With this life change comes a new set of priorities. "For me it's a question now of the cultivation of my soul and developing new habits and interests. Now that my marriage is over and my son, Cameron, is an adult, I find this is a really exciting time for me. I don't know where it's going; I'm just part of the excitement. It's a fun time because I don't have anywhere near the personal responsibilities and obligations that I have had the last 20 years. It makes me be more responsible for myself than to others. Sometimes you can hide out behind others and being involved with others."

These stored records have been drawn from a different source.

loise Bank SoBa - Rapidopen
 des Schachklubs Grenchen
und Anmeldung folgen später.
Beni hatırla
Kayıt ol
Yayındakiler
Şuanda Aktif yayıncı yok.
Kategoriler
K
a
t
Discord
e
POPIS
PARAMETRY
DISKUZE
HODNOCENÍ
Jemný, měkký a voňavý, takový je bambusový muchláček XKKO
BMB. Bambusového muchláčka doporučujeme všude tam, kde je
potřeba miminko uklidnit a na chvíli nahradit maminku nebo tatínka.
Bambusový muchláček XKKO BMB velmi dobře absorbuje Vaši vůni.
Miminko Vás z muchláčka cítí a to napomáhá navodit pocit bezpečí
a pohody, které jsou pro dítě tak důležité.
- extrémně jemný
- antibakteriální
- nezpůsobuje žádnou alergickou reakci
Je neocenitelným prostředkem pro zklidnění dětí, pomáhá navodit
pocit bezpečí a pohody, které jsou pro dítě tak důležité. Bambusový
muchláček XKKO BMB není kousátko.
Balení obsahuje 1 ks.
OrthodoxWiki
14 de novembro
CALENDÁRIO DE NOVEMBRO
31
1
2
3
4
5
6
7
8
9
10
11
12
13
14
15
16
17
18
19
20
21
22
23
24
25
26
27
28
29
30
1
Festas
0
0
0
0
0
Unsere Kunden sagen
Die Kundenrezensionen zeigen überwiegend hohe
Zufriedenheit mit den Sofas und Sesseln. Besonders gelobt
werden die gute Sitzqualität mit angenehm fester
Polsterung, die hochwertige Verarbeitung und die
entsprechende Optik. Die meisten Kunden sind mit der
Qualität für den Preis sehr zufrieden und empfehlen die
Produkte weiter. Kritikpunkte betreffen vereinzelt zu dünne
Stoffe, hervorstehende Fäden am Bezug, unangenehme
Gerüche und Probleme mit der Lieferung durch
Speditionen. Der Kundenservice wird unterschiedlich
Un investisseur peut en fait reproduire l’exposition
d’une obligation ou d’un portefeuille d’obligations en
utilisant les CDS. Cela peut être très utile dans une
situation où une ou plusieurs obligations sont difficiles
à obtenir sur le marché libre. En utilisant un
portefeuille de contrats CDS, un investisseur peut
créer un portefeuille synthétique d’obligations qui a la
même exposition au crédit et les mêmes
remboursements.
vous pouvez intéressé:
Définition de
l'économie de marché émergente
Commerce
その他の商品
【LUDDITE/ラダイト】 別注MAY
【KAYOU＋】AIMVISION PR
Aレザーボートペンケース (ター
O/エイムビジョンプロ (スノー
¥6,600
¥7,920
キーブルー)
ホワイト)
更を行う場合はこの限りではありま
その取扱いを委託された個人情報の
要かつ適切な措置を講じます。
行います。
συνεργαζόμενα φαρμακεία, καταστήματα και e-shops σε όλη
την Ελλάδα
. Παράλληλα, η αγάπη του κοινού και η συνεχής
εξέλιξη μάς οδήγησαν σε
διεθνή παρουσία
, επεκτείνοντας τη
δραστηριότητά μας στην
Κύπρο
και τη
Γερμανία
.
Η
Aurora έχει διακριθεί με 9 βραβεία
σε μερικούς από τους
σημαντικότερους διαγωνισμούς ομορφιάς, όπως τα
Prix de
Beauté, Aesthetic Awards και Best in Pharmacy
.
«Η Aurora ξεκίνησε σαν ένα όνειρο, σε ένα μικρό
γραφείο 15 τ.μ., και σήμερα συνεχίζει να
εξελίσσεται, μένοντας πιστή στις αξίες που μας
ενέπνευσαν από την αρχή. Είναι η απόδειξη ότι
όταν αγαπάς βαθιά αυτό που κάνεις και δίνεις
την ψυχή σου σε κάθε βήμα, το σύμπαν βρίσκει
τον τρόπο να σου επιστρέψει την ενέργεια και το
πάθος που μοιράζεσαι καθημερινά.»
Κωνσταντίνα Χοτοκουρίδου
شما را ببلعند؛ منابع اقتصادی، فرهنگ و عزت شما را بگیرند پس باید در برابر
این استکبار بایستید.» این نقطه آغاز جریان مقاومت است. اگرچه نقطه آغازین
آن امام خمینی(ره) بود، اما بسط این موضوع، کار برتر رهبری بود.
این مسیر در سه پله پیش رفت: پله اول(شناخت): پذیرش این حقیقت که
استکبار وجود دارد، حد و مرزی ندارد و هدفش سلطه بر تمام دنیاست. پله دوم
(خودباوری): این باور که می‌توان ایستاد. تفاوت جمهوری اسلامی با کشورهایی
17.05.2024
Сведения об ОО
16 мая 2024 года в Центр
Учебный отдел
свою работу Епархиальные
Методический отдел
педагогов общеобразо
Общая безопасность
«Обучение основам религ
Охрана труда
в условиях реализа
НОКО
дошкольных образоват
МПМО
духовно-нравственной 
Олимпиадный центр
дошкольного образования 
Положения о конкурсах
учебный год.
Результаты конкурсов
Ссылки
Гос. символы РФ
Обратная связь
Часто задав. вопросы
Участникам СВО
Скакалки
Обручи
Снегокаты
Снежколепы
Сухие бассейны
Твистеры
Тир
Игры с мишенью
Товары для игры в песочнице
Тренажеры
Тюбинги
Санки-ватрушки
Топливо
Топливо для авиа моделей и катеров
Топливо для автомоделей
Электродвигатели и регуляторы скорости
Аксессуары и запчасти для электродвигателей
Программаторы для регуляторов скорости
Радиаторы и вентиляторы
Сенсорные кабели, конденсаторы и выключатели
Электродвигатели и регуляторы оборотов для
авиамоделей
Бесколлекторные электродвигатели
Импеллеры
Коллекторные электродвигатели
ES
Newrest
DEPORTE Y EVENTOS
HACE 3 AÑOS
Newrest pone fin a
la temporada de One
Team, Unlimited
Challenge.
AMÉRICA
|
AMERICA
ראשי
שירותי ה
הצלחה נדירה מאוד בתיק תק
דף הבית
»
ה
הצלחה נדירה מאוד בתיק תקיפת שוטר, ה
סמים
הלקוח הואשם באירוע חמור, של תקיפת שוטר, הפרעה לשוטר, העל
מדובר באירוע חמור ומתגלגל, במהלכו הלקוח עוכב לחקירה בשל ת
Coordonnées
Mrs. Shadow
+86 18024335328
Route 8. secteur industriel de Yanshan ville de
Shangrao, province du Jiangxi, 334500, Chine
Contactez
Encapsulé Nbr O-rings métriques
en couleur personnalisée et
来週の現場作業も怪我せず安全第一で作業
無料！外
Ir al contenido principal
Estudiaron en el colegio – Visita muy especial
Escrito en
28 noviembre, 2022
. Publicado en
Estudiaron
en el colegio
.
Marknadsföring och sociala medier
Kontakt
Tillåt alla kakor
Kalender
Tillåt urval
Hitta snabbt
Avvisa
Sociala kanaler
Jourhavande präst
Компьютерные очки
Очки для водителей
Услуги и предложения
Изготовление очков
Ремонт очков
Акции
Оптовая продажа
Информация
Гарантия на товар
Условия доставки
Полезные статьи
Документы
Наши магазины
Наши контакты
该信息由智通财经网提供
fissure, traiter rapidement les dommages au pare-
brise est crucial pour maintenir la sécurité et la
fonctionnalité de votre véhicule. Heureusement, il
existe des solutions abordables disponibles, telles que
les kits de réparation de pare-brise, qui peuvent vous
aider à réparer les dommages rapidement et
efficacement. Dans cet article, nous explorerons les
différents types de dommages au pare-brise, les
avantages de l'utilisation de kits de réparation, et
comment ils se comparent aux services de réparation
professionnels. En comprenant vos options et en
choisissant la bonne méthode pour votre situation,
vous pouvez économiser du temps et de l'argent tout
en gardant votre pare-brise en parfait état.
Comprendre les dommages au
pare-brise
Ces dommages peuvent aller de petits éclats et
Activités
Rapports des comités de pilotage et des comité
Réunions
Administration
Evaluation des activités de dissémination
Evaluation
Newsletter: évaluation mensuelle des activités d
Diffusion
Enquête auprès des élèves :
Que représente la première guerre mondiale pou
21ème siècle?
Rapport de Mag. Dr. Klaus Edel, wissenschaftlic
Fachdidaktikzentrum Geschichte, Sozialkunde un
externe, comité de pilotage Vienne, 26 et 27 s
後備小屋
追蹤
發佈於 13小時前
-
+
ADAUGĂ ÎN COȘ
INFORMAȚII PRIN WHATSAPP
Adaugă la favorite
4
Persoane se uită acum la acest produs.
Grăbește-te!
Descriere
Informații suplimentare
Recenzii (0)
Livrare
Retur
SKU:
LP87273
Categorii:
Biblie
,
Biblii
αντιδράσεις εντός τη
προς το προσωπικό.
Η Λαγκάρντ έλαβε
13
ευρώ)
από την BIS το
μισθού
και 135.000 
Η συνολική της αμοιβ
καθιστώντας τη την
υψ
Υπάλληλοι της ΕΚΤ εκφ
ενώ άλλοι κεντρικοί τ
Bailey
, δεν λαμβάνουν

The obvious question is, will this handsome eligible bachelor ever remarry? "I would love the opportunity to get married again, and we'll see if it comes up. I think ladies make certain assumptions about me, so they get kind of cool, blasé. It's certainly an adjustment learning to be alone over a long period of time, although I'm enjoying it. It's giving me a chance to work on myself. To work on my golf game. To do a lot of skiing. And I'm not really looking for a relationship. That's the nice thing about getting older; you learn to make decisions without desperation. I'm enjoying this time. I'm more comfortable with myself than I have ever been before. With any luck, I'll have the good fortune to be able to give something back, but that's yet to be defined.
"What I see right now for me is a new moment in my life, a new start," Douglas says. "I have an interest now in using my ability of being recognized all over the world to do some things besides simply going out and promoting a movie." He is already involved in several causes that he holds very dear to his heart: the United Nations, nuclear nonproliferation and handgun control.